:: DATA TO USE ::

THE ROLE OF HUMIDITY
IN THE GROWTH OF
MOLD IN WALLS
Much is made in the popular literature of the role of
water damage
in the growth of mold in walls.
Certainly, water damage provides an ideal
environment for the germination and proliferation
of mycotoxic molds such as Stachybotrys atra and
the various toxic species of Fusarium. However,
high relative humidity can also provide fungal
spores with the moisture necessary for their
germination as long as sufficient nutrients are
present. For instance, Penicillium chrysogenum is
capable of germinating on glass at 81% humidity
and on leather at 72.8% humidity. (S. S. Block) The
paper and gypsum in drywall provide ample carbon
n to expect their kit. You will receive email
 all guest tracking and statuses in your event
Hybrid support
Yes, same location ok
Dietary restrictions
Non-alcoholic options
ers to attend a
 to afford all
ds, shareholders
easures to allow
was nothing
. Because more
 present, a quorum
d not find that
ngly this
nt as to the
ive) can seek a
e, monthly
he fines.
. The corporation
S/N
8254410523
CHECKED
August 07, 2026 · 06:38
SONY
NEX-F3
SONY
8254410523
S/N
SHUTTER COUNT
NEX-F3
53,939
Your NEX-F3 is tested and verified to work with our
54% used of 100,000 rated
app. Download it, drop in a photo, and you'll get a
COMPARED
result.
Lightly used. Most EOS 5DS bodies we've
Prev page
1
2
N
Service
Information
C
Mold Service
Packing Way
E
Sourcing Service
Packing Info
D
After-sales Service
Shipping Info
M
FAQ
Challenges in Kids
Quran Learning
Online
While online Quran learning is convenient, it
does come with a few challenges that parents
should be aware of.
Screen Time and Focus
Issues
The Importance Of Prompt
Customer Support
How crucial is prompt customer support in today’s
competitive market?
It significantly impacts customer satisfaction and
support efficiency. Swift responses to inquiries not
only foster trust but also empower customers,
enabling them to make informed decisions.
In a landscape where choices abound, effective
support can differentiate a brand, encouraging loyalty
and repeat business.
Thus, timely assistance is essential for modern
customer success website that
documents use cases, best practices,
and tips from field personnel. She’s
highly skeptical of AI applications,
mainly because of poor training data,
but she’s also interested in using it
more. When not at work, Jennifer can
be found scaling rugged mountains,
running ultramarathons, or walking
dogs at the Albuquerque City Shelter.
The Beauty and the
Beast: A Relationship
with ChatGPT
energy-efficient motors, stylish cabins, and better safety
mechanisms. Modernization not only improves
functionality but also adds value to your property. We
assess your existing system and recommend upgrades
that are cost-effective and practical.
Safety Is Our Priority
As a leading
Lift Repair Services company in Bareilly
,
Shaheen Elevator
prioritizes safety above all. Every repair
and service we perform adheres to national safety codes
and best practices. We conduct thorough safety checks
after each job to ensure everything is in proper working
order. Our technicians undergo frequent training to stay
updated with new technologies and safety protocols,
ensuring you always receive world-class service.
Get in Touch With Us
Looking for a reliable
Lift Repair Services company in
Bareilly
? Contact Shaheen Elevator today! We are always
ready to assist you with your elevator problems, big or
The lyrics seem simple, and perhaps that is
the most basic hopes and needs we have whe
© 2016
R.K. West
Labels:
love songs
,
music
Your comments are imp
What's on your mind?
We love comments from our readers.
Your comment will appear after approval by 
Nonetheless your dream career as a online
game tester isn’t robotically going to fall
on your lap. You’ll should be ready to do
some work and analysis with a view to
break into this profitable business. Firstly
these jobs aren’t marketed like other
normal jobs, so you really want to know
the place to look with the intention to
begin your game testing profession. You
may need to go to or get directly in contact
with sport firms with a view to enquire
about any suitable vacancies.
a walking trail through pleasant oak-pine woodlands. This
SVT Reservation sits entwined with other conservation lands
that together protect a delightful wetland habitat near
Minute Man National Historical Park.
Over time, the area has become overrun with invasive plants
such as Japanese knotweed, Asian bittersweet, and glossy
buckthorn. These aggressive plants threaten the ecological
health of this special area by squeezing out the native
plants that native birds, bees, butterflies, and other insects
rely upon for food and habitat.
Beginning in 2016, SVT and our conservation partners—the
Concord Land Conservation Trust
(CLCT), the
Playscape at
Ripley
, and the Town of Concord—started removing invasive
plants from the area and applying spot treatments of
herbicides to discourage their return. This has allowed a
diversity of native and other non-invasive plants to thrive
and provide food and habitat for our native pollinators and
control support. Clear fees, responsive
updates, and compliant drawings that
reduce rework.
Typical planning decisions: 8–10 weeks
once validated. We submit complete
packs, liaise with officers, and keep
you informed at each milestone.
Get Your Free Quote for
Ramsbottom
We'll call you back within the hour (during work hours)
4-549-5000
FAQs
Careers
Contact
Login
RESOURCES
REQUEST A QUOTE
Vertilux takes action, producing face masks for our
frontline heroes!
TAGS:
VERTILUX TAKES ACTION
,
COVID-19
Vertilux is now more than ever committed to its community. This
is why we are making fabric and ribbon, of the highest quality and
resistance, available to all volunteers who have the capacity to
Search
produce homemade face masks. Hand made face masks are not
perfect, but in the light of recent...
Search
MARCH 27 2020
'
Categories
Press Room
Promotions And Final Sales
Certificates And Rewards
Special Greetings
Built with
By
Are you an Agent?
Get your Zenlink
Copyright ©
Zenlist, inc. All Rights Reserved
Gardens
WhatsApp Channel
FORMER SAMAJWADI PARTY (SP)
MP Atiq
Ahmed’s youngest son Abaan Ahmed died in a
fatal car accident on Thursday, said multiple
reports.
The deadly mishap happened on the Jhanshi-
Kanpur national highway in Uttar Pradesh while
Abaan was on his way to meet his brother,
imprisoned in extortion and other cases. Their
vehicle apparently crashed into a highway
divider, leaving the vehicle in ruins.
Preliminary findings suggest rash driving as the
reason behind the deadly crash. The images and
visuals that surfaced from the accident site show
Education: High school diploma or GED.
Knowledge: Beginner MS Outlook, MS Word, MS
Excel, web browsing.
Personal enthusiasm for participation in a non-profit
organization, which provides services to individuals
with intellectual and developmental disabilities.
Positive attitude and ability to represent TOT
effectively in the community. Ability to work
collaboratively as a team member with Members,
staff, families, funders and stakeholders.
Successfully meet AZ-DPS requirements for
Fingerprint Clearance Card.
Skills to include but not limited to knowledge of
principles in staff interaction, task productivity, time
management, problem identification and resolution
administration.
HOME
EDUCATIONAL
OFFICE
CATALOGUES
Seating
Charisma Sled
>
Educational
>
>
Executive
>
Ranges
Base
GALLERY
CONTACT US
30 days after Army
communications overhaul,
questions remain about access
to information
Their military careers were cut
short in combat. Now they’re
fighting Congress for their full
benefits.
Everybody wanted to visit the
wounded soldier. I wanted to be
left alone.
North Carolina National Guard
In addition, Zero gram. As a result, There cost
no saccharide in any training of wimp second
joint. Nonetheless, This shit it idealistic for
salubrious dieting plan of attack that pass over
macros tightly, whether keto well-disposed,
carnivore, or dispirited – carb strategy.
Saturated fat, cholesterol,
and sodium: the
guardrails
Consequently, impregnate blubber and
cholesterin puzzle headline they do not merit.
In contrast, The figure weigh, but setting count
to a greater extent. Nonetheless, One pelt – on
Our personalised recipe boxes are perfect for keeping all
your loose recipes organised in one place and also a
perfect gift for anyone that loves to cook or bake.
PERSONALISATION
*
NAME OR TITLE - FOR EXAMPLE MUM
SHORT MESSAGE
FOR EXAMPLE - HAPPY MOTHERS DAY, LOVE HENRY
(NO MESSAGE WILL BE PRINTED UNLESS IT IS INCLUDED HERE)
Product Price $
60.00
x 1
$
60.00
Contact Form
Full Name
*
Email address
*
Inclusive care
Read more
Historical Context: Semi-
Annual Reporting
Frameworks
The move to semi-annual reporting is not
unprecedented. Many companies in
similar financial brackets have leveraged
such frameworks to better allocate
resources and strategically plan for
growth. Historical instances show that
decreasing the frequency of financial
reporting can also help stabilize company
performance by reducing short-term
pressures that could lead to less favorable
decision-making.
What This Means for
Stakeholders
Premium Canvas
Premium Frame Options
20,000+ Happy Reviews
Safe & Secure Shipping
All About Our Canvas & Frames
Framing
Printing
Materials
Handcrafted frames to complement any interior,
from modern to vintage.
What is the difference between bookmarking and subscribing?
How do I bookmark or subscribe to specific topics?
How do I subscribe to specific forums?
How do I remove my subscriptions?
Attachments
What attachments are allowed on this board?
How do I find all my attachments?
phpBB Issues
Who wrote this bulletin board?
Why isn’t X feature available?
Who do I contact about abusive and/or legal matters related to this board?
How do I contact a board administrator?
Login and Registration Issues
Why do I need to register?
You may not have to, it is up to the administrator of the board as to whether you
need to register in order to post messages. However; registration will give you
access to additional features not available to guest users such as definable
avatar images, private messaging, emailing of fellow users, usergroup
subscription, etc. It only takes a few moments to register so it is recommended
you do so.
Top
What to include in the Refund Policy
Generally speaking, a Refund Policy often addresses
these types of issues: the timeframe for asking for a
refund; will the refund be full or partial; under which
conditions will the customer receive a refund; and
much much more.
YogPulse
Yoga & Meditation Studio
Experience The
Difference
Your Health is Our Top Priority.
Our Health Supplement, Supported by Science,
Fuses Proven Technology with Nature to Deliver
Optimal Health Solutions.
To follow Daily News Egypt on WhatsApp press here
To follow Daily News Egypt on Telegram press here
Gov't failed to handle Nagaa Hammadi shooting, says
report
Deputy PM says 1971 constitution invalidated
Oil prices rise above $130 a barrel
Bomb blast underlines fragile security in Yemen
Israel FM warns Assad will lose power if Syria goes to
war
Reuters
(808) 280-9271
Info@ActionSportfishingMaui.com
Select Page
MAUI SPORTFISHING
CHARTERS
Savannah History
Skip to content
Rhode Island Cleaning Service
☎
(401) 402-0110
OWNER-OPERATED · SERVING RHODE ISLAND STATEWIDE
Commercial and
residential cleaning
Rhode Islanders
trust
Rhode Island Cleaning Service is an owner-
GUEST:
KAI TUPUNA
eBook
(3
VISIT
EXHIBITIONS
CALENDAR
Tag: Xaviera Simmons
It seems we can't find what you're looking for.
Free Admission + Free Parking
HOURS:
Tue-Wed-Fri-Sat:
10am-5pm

:::

**EXERCISE PROMPT**
From the listing above, pull out each line that contains the string "walking". Matches must agree in case.

**RESPONSE FOR THIS EXERCISE**
running ultramarathons, or walking
a walking trail through pleasant oak-pine woodlands. This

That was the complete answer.